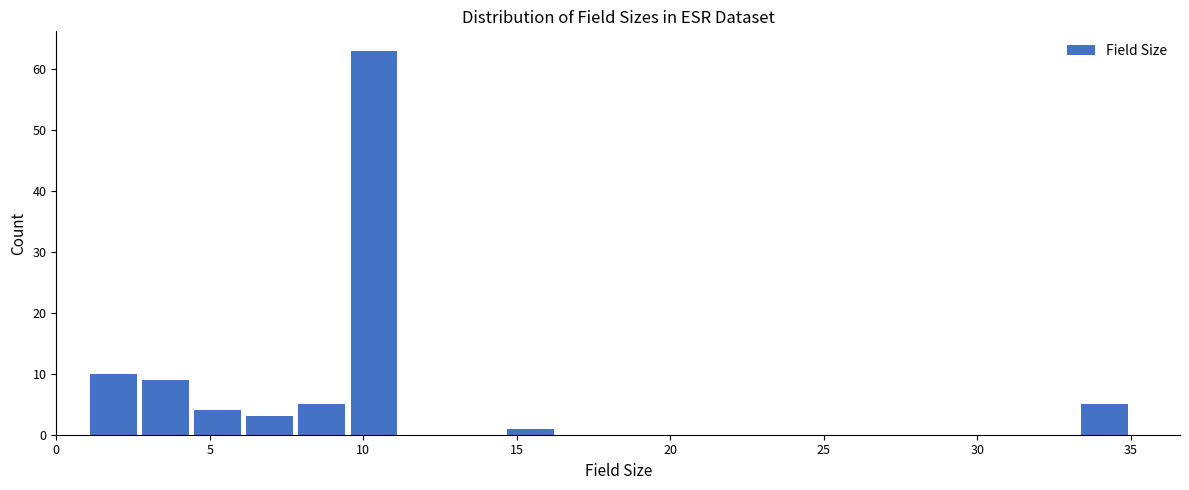

Read against the x-axis, roughly where is the centre of the tallest bar?

10.5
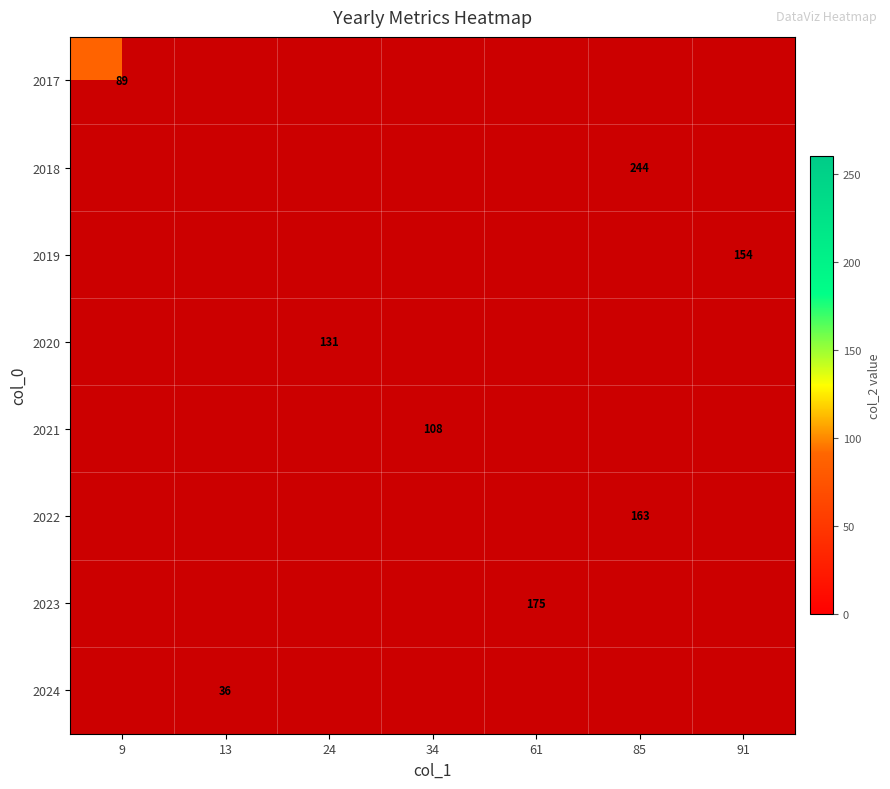

The 2024 series shows 18 at 13. True or false?

False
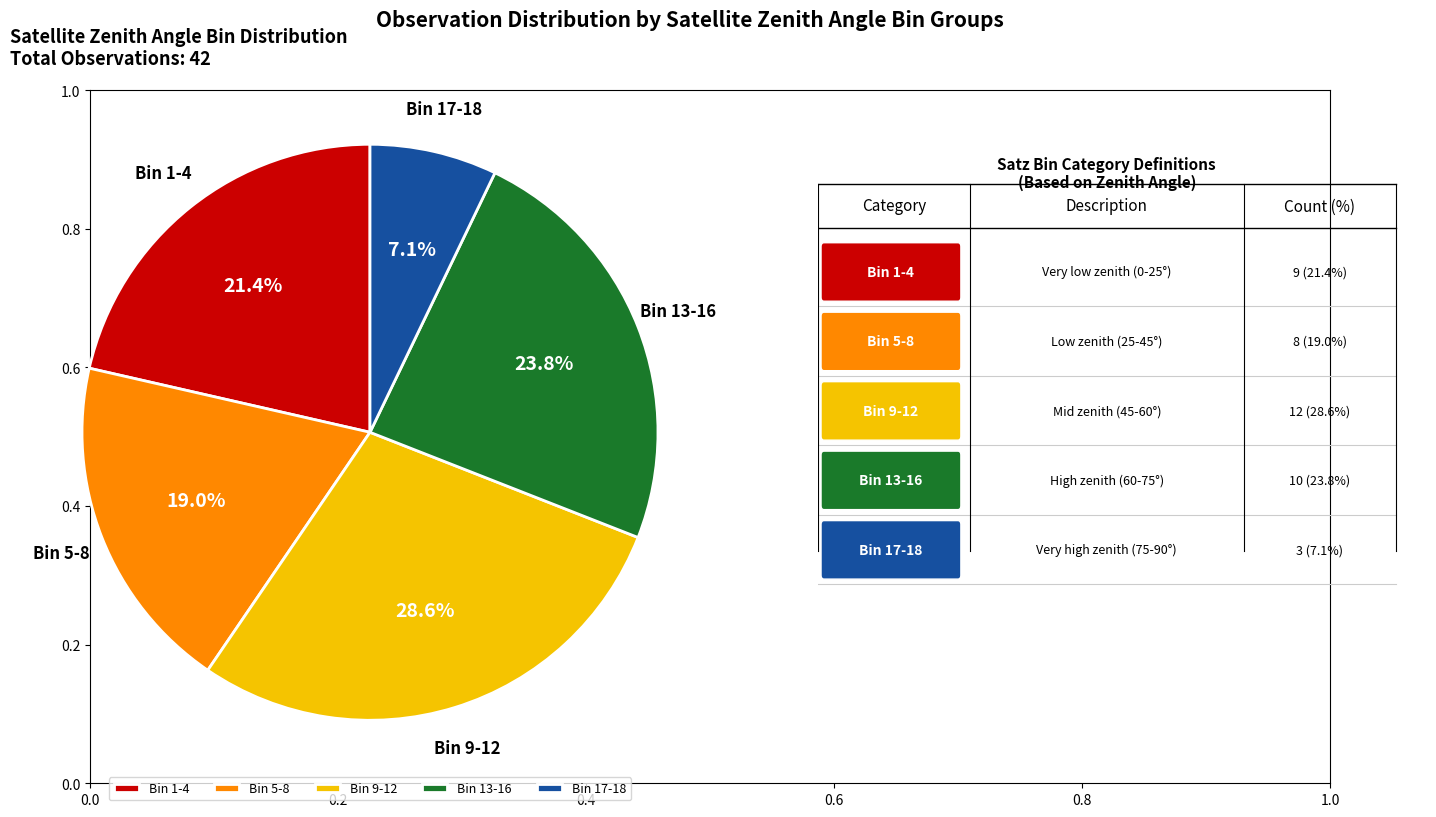

Rank the categories by value from lowest to highest.

Bin 17-18, Bin 5-8, Bin 1-4, Bin 13-16, Bin 9-12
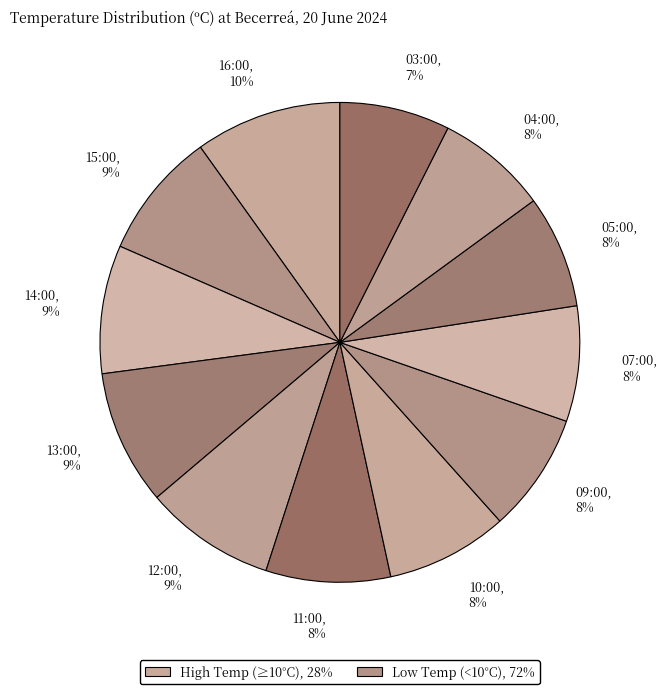

The 07:00, 8% slice represents 15% of the pie. True or false?

False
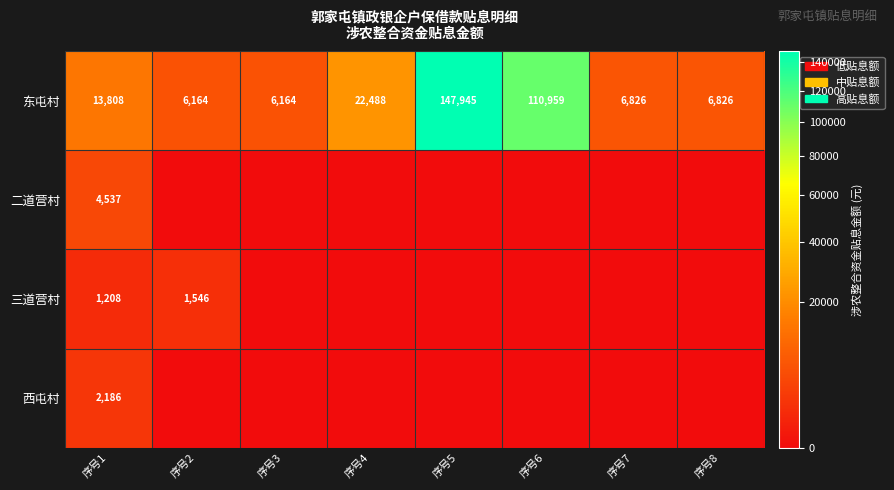

At which category is the sum across all series the highest?

序号5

------

• [Exercise instructions]: Convert the material above into a JSON list of strings with one string per line, omitting the blank lines and the picture lines.

• [Answer section]:
[
  "Read against the x-axis, roughly where is the centre of the tallest bar?",
  "10.5",
  "The 2024 series shows 18 at 13. True or false?",
  "False",
  "Rank the categories by value from lowest to highest.",
  "Bin 17-18, Bin 5-8, Bin 1-4, Bin 13-16, Bin 9-12",
  "The 07:00, 8% slice represents 15% of the pie. True or false?",
  "False",
  "At which category is the sum across all series the highest?",
  "序号5"
]